The Summer He Came Home, the first book in Stone’s Bad Boys of Crystal Lake series, is an appealing addition to the small-town stories that are still prevalent in contemporary romance. Crystal Lake has its share of warm, welcoming folks along with a few jerks and bitches, and it is not isolated from the larger world. Cain and his fellow surviving bad boys are sexy, interesting men with a history that evokes smiles and tears. The way they reconnect seemed real and heartwarming. Maggie is a woman still discovering her own strength, and Michael is an endearing kid who acts like a little boy. Supporting characters such as Cain’s mother and Jesse’s widow add interest to the story.

Readers who approach this book looking for a rock star hero may be disappointed since the focus is clearly on Cain in his hometown. His career is background and plot element, but the reader sees almost nothing of that part of his life. Maggie’s secret is one that any perceptive reader will figure out early on. But predictability can be part of the charm of romance fiction, and this is a well-written book with likeable characters who will have readers rooting for their HEA.

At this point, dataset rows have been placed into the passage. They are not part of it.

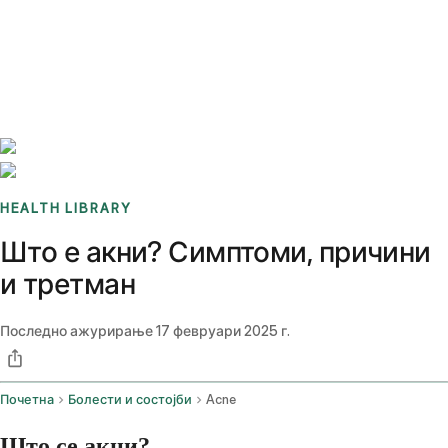
Benchmarks
Stories
FAQ
Sign up / Log in
HEALTH LIBRARY
Што е акни? Симптоми, причини
и третман
Последно ажурирање
17 февруари 2025 г.
Почетна
Болести и состојби
Acne
Што се акни?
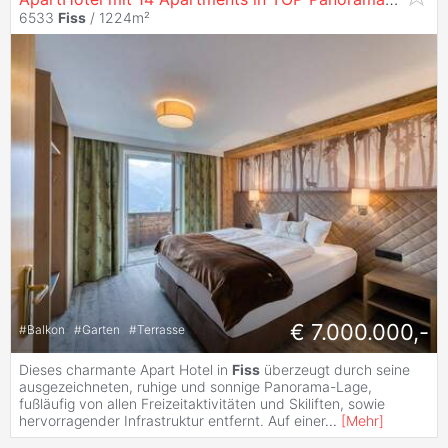
6533
Fiss
/ 1224m²
€ 7.000.000,-
#
Balkon
#
Garten
#
Terrasse
Dieses charmante Apart Hotel in
Fiss
überzeugt durch seine
ausgezeichneten, ruhige und sonnige Panorama-Lage,
fußläufig von allen Freizeitaktivitäten und Skiliften, sowie
hervorragender Infrastruktur entfernt. Auf einer
...
[
Mehr
]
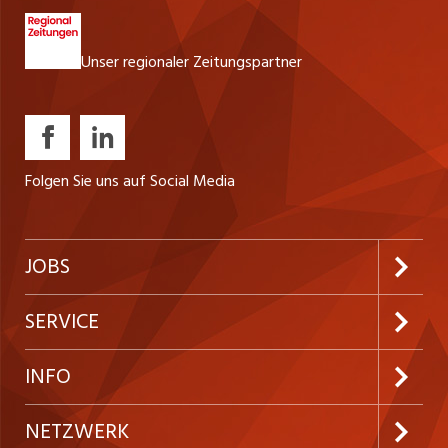
Beanstandungen und Retouren
Unser regionaler Zeitungspartner
Folgen Sie uns auf Social Media
JOBS
Jobabo abonnieren
SERVICE
Neue Stellen
Kundenlogin
INFO
Festanstellungen
Inserieren
Preise und Leistungen
NETZWERK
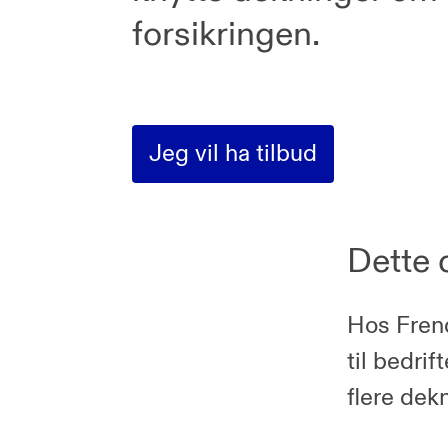
forsikringen.
Jeg vil ha tilbud
Dette 
Hos Frend
til bedrif
flere dek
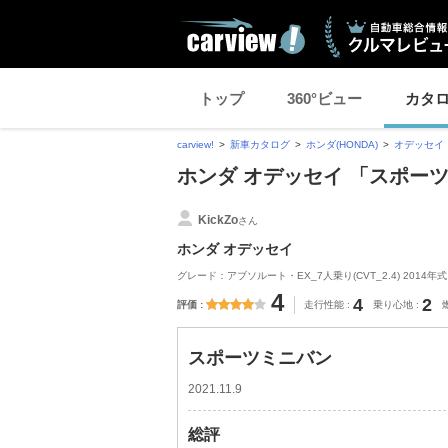
トップ
360°ビュー
カタ
carview!
新車カタログ
ホンダ(HONDA)
オデッセイ
ホンダ オデッセイ 「スポー
KickZo
さん
ホンダ オデッセイ
グレード：アブソルート・EX_7人乗り(CVT_2.4) 2014年式
4
4
2
評価
走行性能
乗り心地
スポーツミニバン
2021.11.9
総評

Stone reveals just enough about the troubled Jake who has the double wounds of his war experience and his twin brother’s death to deal with and Mac who must confront his own demons of an abusive past and a fondness for the bottle to leave readers hungry for their stories. I confess that the sibling triangle trope in any variation is one that often has an ick factor too high for my taste, but some authors have written stories strong enough to overcome my instinctive recoil. I’m interested enough in Jake to give Stone a chance to persuade me she’s in that company, and so I’ll be reading The Christmas He Loved Her, which releases October 1. I fell hard for Mac and am eager for his story.


If you are a fan of small-town romances or if you like your contemporary romance with a nice balance of sweet and sizzle, I recommend The Summer He Came Home. I predict you too will enjoy Cain and Maggie’s story.


Bad boy heroes seem to be popular in 2013 contemporary romance releases. Who is your favorite bad boy hero?

4 comments:

Nancy Northcott said...

Janga, this book sounds interesting. My favorite bad boy hero is probably Han Solo. In romance, the Marquis of Alverstoke, from Frederica, would be at the top of the list, though his exploits are tame compared to those of more modern heroes.

quantum said...

I agree with Nancy that this book sounds interesting. Though I have so many on my TBR now that it needs to be irresistible, like Catherine Anderson's 'Perfect Timing' (just read it ... one of her best!) to get on the list. LOL

I'm not sure that I often register 'Bad Boys' as such in my reading. It is after all a male characteristic to have some 'wicked' traits while being gallant and chivalrous at heart.LOL

Maybe some of the men in Elizabeth Lowell's 'Only' series might count. Or going back to 'Those Old Shades' by Georgette Heyer, perhaps Justin would also count? They are all favorites with me!

Janga said...

Nancy, I think Heyer created the pattern for the rake, the historical bad boy. Alverstoke is a great example, and Frederica is my #1 favorite Heyer. I long ago lost count of how many times I've read it.

Janga said...

Q, I think you measure all romances by Catherine Anderson and Lowell. LOL Perfect Timing is getting lots of good reviews.

Heyer's Avon is certainly a quintessential "bad boy." Damerel from Ventia is another favorite among Heyer's rakes.